I don't remember the particular syntax, but isn't there a different to binding a port on the address the container runs on, VS binding a port on the host address?
Maybe it's the difference between "-P" and "-p", or specifying both "8080:8080" instead of "8080", but there is a difference, especially since one wouldn't be reachable outside of your machine and the other one would be on worse case trying to bind 0.0.0.0.
You can specify the interface address to listen on, like "127.0.0.1:8080:8080" or "192.168.1.100:8080:8080". I have a lot of containers exposed like this but bind specifically to a vpn ip on the host so that they don't get exposed externally by default.
The trouble is that docker seems to default to using 0.0.0.0, so if you do `docker run -it -p 8080 node:latest` for example, now that container accepts incoming connections on port :32768 or whatever docker happens to assign it, which is bananas default behavior.
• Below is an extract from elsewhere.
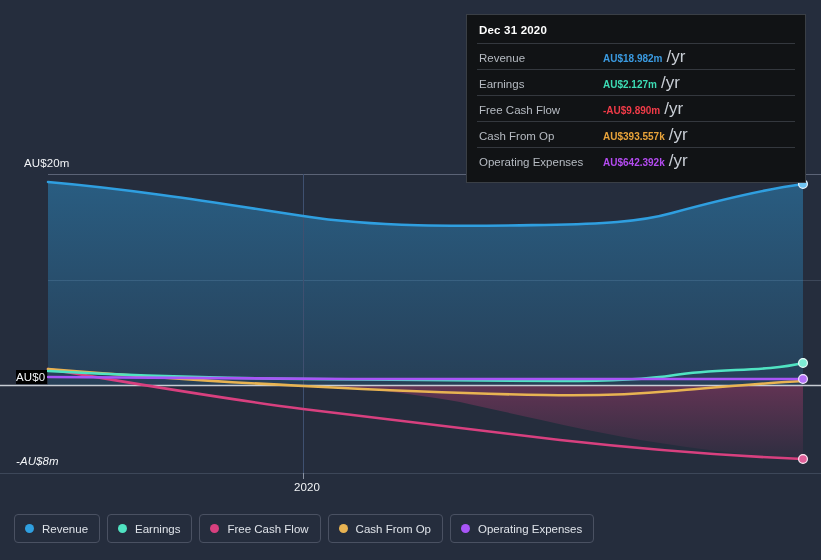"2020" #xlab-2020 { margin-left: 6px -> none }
-p exposes the port from the container on a specific port on the host machine. -P does the same, but for all ports listed as exposed in the container.
If you just run a container, it will expose zero ports, regardless of any config made in the Docker image or container.
The way you're supposed to use Docker is to create a Docker network, attach the various containers there, and expose only the ports on specific containers that you need external access to. All containers in any network can connect to each other, with zero exposed external ports.
The trouble is just that this is not really explained well for new users, and so ends up being that aforementioned foot gun.
Maybe it's the difference between "-P" and "-p", or specifying both "8080:8080" instead of "8080", but there is a difference, especially since one wouldn't be reachable outside of your machine and the other one would be on worse case trying to bind 0.0.0.0.